Especialistas indicam que é hora de olhar para segurança psicológica, ações concretas e integrá-las com benefícios e dados estratégicos
A fiscalização da Norma Regulamentadora nº 1 (NR-1) entrou em
vigor nesta terça-feira, 26 de maio, e as empresas brasileiras precisam se
adequar às novas exigências que incluem, pela primeira vez, a obrigatoriedade
de mapear, avaliar e gerenciar os riscos psicossociais no ambiente de trabalho.
Esta atualização representa um marco histórico na saúde e segurança ocupacional,
dando atenção a fatores como estresse, assédio e sobrecarga aos riscos físicos,
químicos e biológicos já estabelecidos.
A inclusão dos riscos psicossociais na NR-1 reflete uma crescente preocupação com a saúde mental dos trabalhadores, impulsionada por dados preocupantes. Em 2025, de acordo com o Ministério da Previdência Social, o Brasil registrou 546.254 afastamentos por transtornos mentais, um aumento de 15,6% em relação ao ano anterior, com ansiedade e depressão sendo as principais causas. Os custos associados a esses afastamentos também são significativos, ultrapassando R$30 bilhões em 2024.
Diante deste cenário, 3 especialistas de companhias referência em
saúde ocupacional indicam o que fazer a partir de agora, com a NR-1 em vigor:
1 - Comece imediatamente e paralelize etapas
"Se sua empresa ainda não iniciou, cada dia conta. O processo
de contratação em grandes organizações costuma passar por suprimentos, jurídico
e segurança da informação. Normalmente, essas etapas acontecem em sequência. No
cenário atual, isso é um luxo que você não tem. Converse com as áreas
envolvidas sobre a urgência regulatória e busque paralelizar o que for
possível. Assessment de segurança da informação pode rodar enquanto o
jurídico analisa a minuta. Suprimentos podem acelerar a homologação se entender
que é uma demanda de compliance. E não menospreze a etapa de segurança da
informação e privacidade. Mapeamento de riscos psicossociais envolve dados
sensíveis de saúde, e a LGPD se aplica integralmente.
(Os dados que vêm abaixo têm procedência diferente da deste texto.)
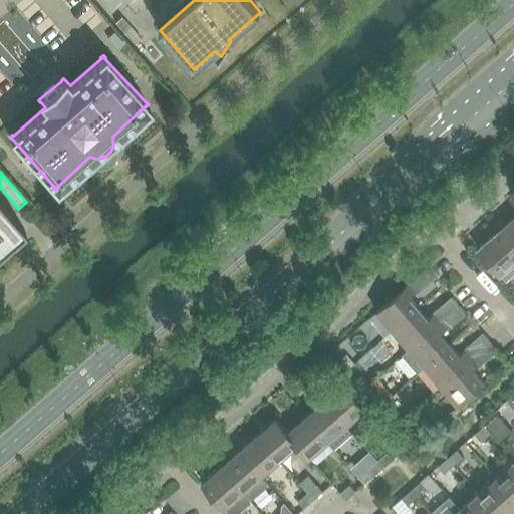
[(0,250),(24,229),(0,201),(0,250)]
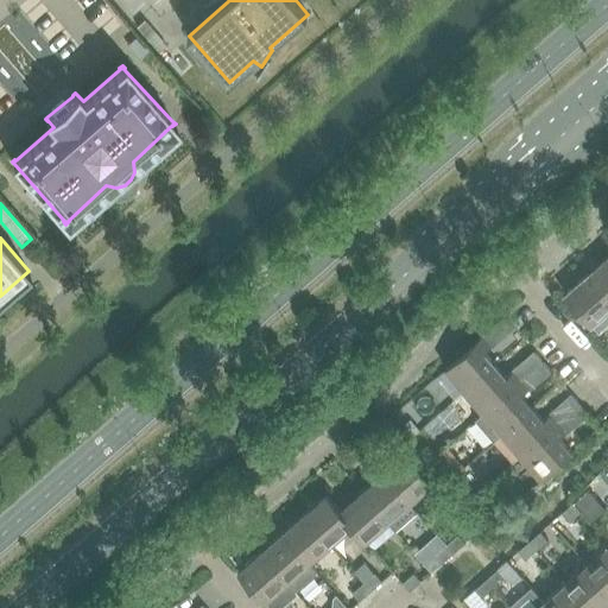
[(607,255),(586,274),(607,298),(607,255)]
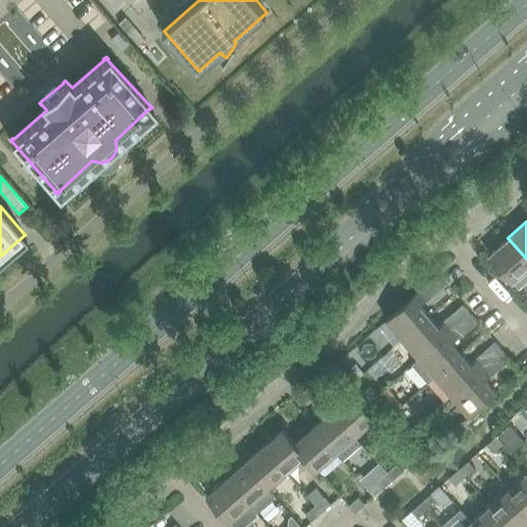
[(526,281),(526,258),(507,238),(489,254),(519,288),(526,281)]
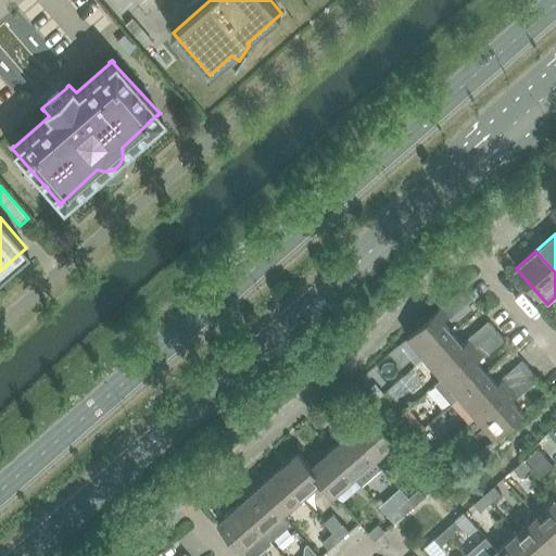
[(407,337),(425,356),(453,333),(443,321),(449,316),(450,318),(470,300),(460,289),(440,306),(441,307),(407,337)]
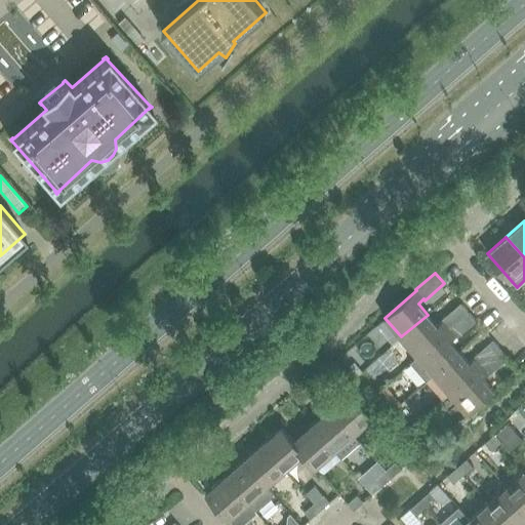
[(401,336),(418,356),(469,312),(460,303),(441,319),(442,320),(437,325),(428,315),(401,336)]
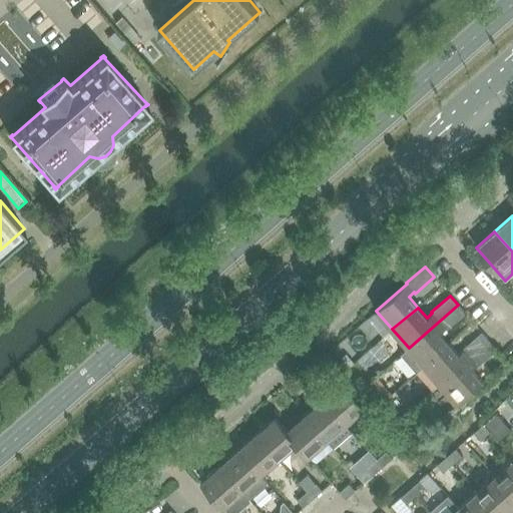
[(409,348),(401,355),(417,372),(424,366),(449,344),(440,333),(445,328),(447,330),(465,313),(458,305),(409,348)]
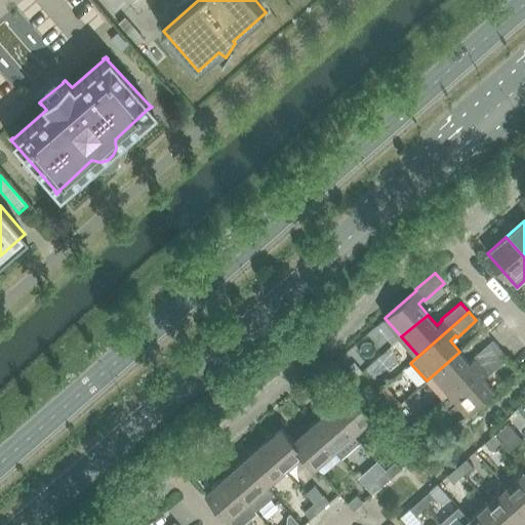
[(434,374),(450,393),(500,349),(492,339),(474,356),(475,358),(469,362),(459,352),(434,374)]
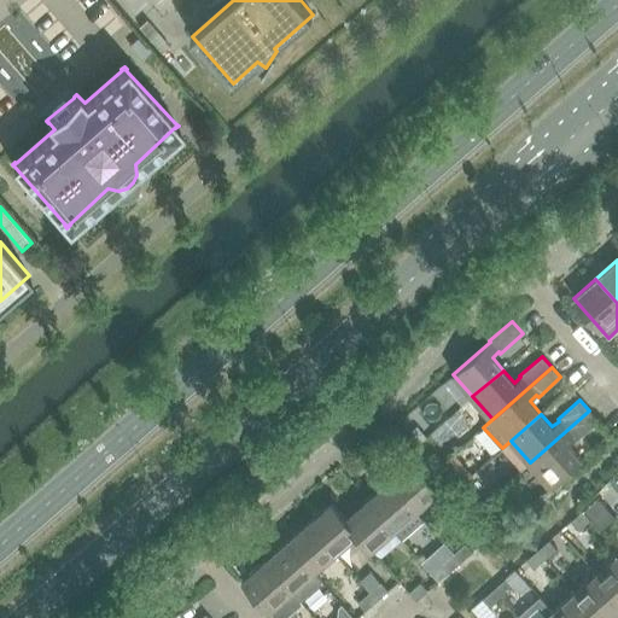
[(589,410),(530,462),(551,485),(581,459),(569,444),(575,439),(576,441),(599,420),(589,410)]
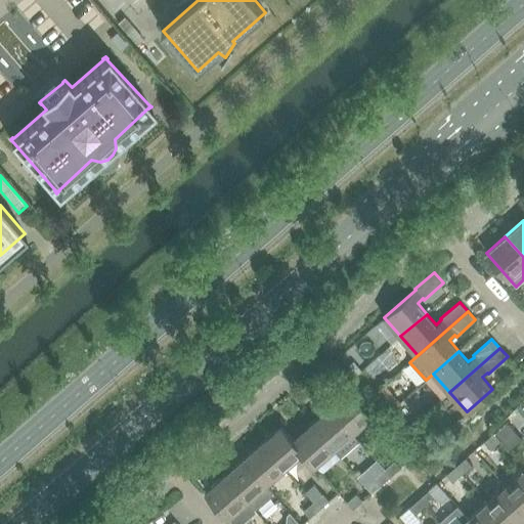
[(351,379),(361,370),(353,361),(343,369),(351,379)]
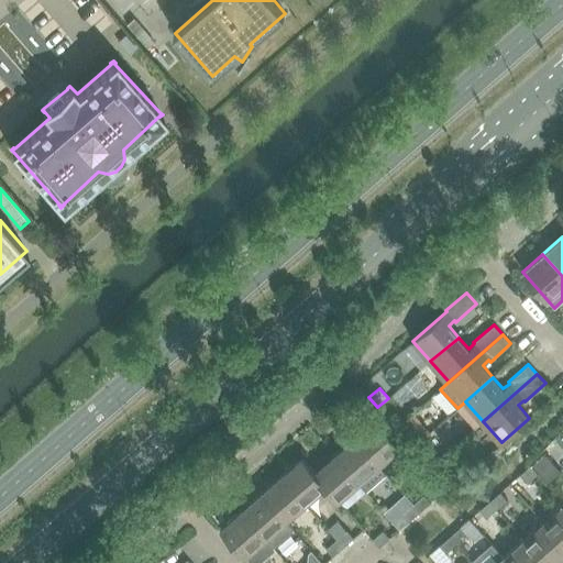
[(414,412),(403,421),(419,440),(429,430),(414,412)]
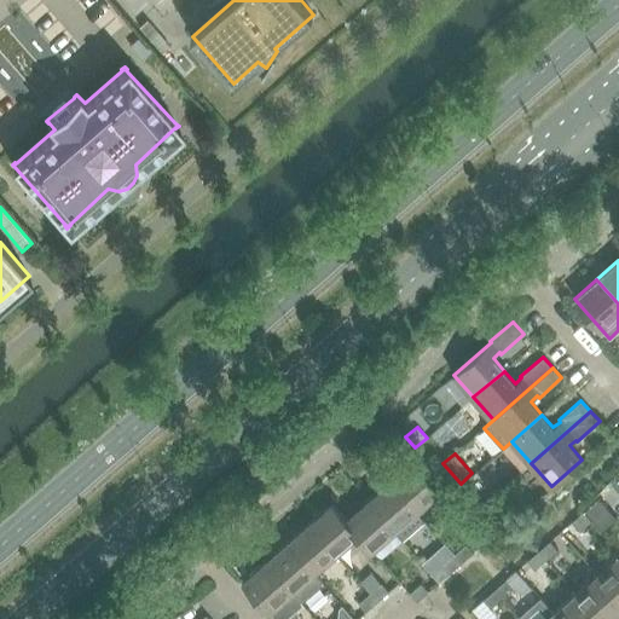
[(411,462),(389,480),(417,512),(440,492),(412,461),(411,462)]
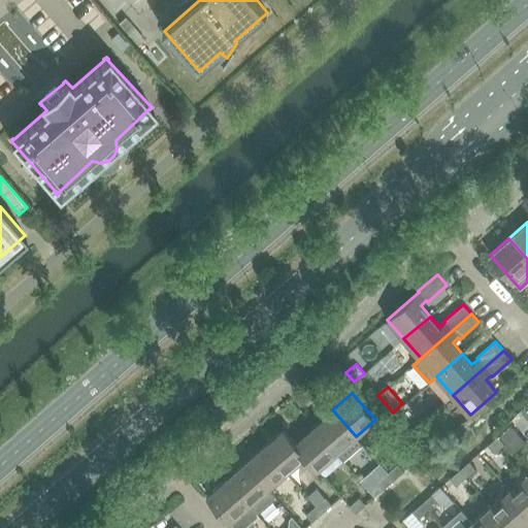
[(314,426),(336,453),(343,461),(362,444),(356,436),(332,409),(314,426)]
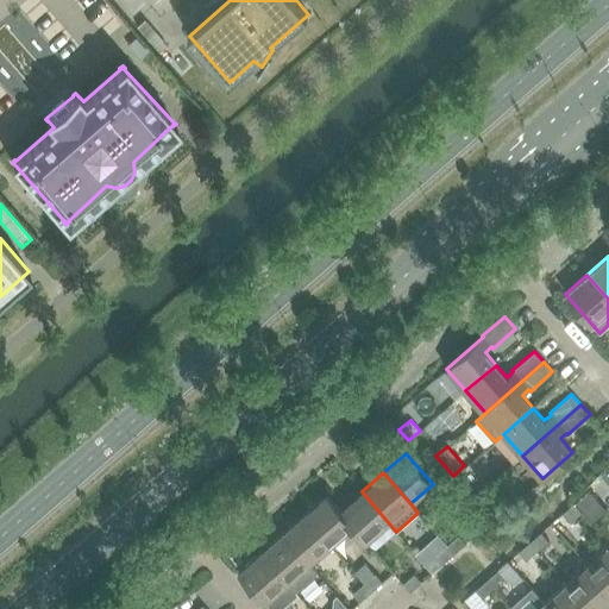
[(456,494),(464,487),(453,475),(445,482),(456,494)]
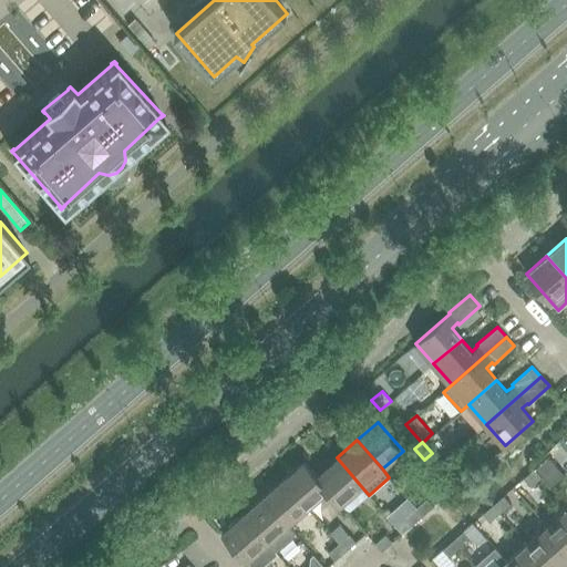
[(548,454),(535,465),(553,486),(566,474),(548,453),(548,454)]
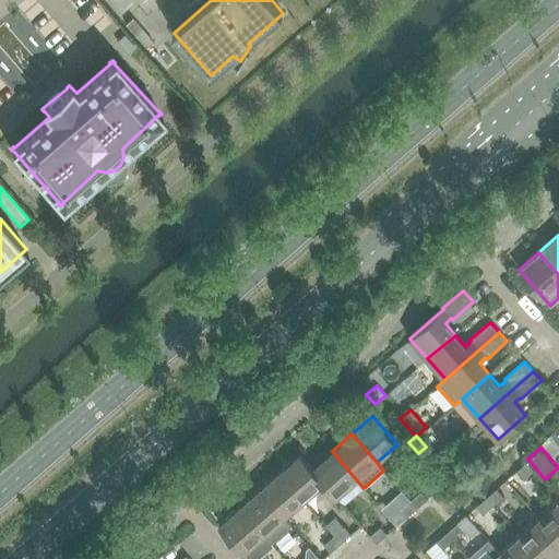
[(332,451),(312,468),(324,482),(323,483),(336,498),(356,479),(332,451)]
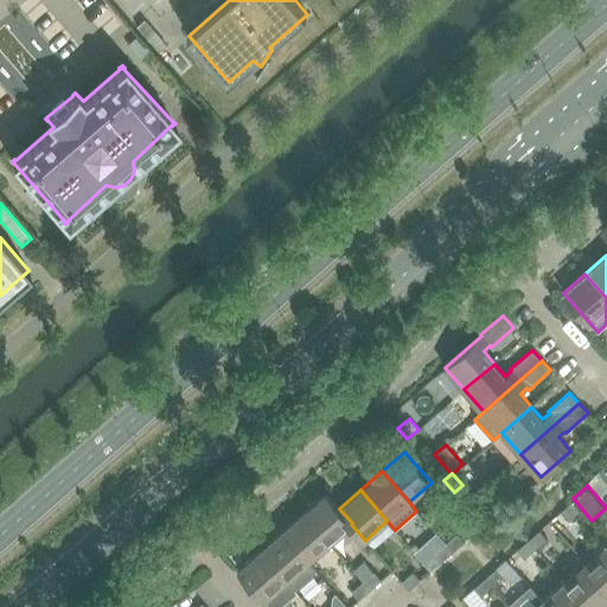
[(325,493),(302,513),(330,543),(351,524),(352,523),(339,509),(325,493)]
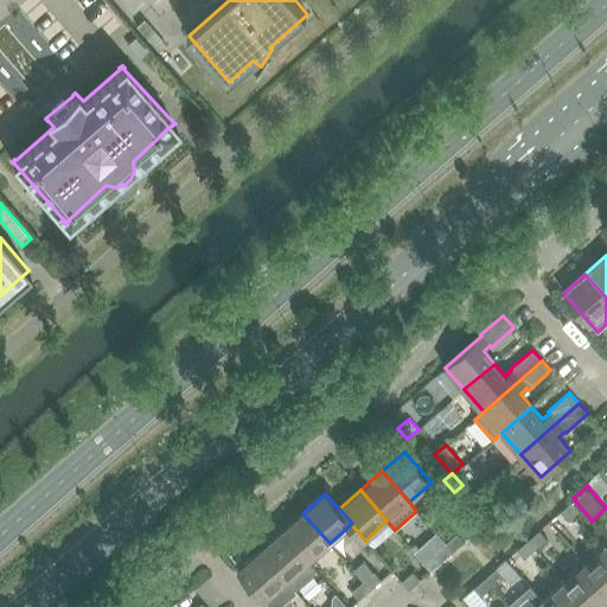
[(572,502),(560,511),(568,521),(580,510),(572,502)]
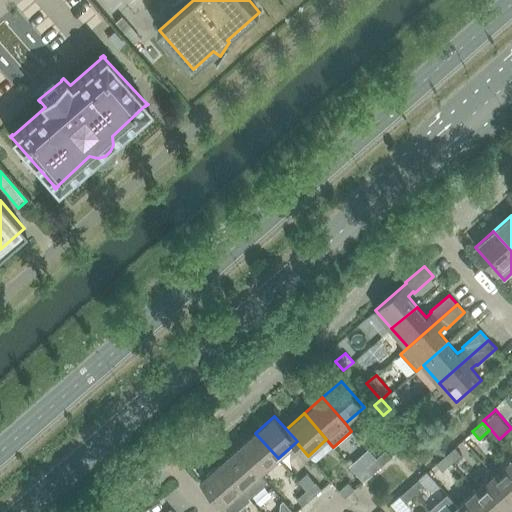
[(255,433),(237,448),(260,474),(278,458),(255,433)]
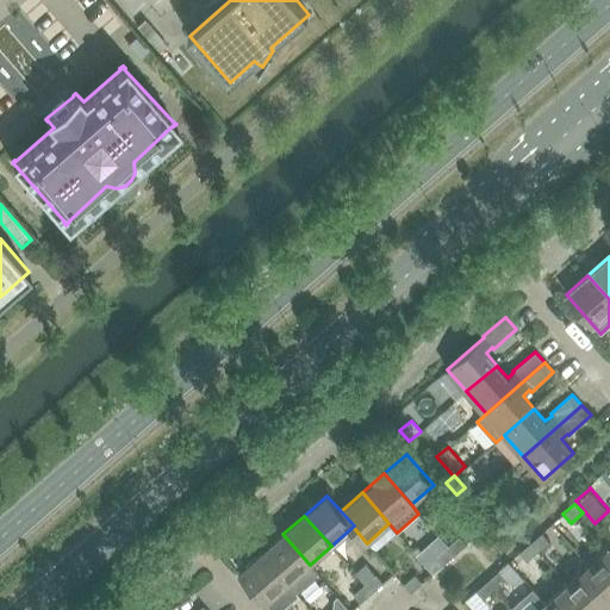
[(541,533),(530,542),(537,552),(551,541),(542,533),(541,533)]
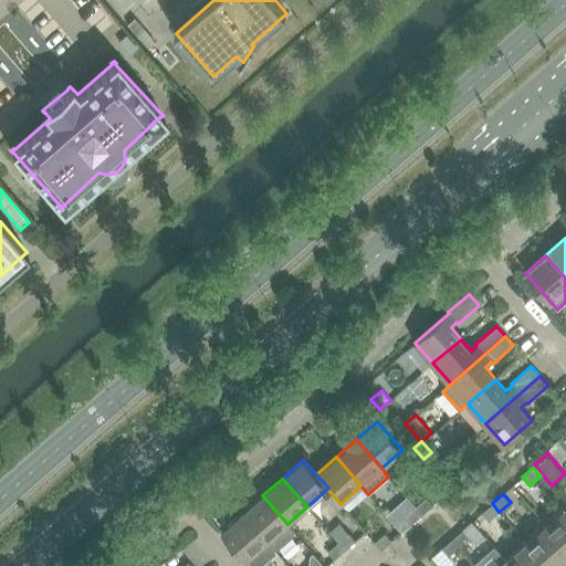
[(262,495),(242,513),(274,549),(294,532),(287,524),(262,495)]
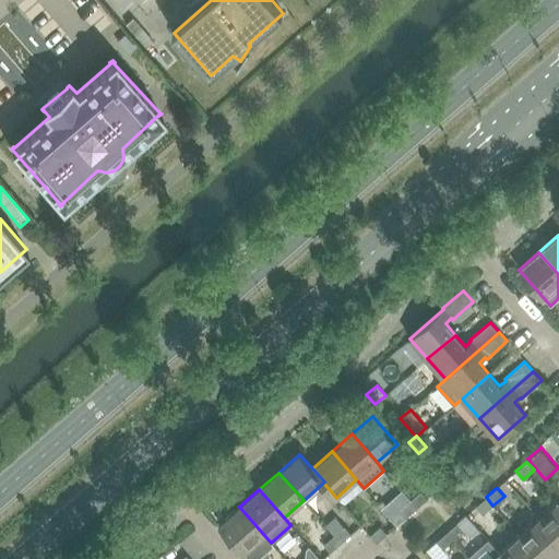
[(420,491),(409,500),(417,508),(427,499),(420,491)]
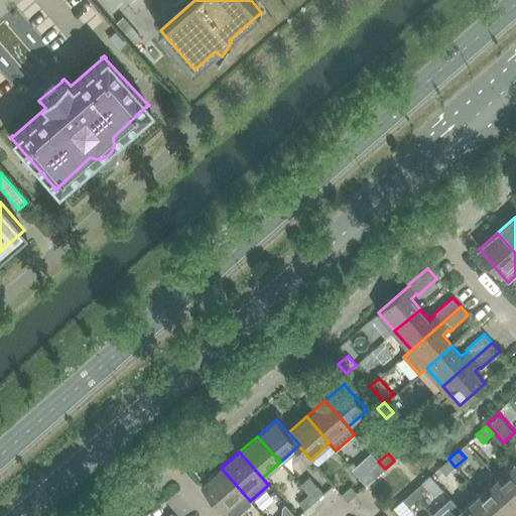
[(455,467),(448,459),(439,467),(445,475),(455,467)]
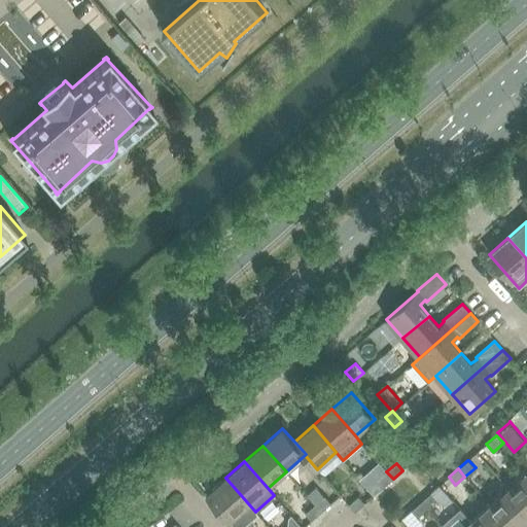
[(393,479),(386,471),(377,481),(383,488),(393,479)]
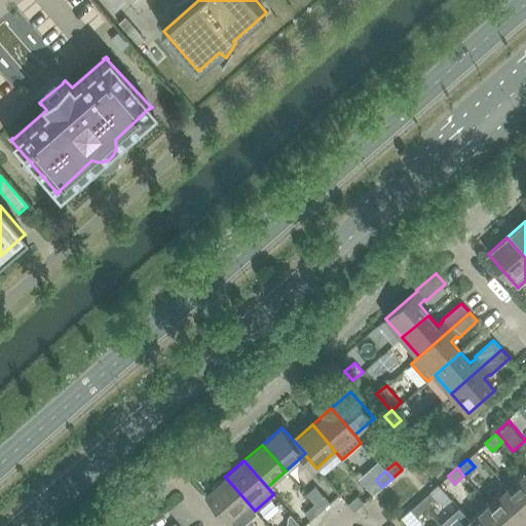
[(525,471),(508,488),(525,509),(525,471)]
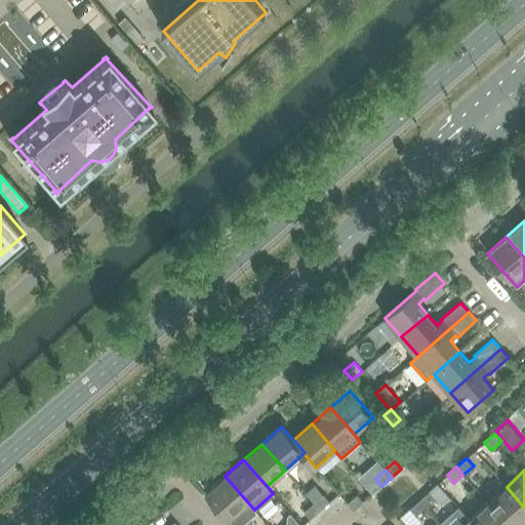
[(254,510),(225,476),(206,492),(234,524),(243,524),(257,513),(254,510)]
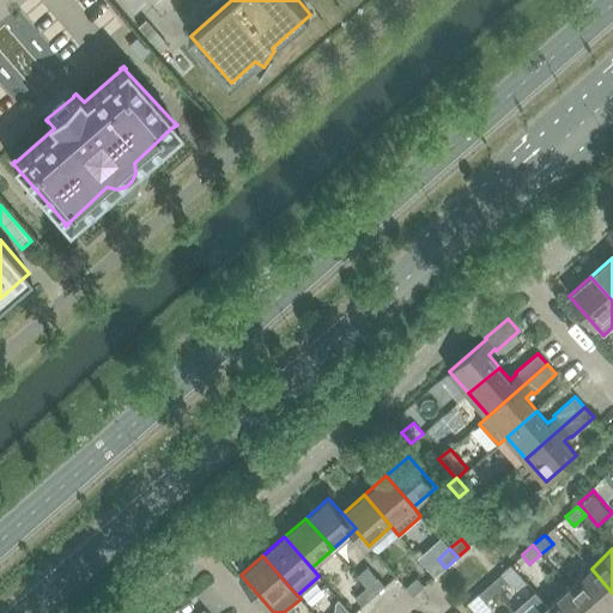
[(612,593),(592,569),(569,587),(592,612),(601,612),(612,602),(612,593)]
Não é qualquer parceiro
que tem estrutura para proteger esses dados com a seriedade que o tema exige”,
explica Tatiana Pimenta, CEO e fundadora da Vittude, referência no desenvolvimento e
gestão estratégica de programas de saúde mental para empresas.
2 - Saiba traduzir as exigências em ações concretas
“Precisamos tratar a saúde mental como prioridade civilizatória,
não como pauta periférica. Com ações simples, mas consistentes, as empresas
podem transformar o ambiente corporativo em um espaço de apoio, prevenção e
crescimento. A saúde mental deve ser vista como um investimento contínuo, que
beneficia não apenas os colaboradores, mas também os resultados
organizacionais. A NR-1 amplia o olhar sobre os riscos psicossociais e exige
que as organizações atuem de forma mais estruturada e preventiva. Essa vai ser
uma habilidade essencial para os gestores: saber como transformar a norma em
ações concretas no ambiente de trabalho”, esclarece Ricardo Mattos, CEO da Vetor Editora, empresa do grupo Giunti Psychometrics.
3 - Utilize benefícios corporativos e dados estratégicos
como aliados
"A integração de benefícios corporativos às estratégias de
saúde e segurança do trabalho surge como caminho prático e eficaz para atender
às exigências regulatórias e, ao mesmo tempo, reduzir impactos como
absenteísmo, afastamentos e queda de produtividade. Além disso, relatórios
gerados pelos programas corporativos podem apoiar a gestão e a prevenção de
riscos psicossociais, permitindo às áreas de RH e saúde ocupacional acompanhar
padrões de uso de medicamentos relacionados à saúde mental, identificar tendências e embasar ajustes no Programa
de Gerenciamento de Riscos. O cuidado vai além do aspecto emocional e passa por
acesso, organização do tratamento e acompanhamento ao longo do tempo”,
aponta Juliana Camargo, diretora de Gente
& Cultura da Funcional, pioneira e líder no desenvolvimento de tecnologias para
programas de suporte a pacientes no Brasil.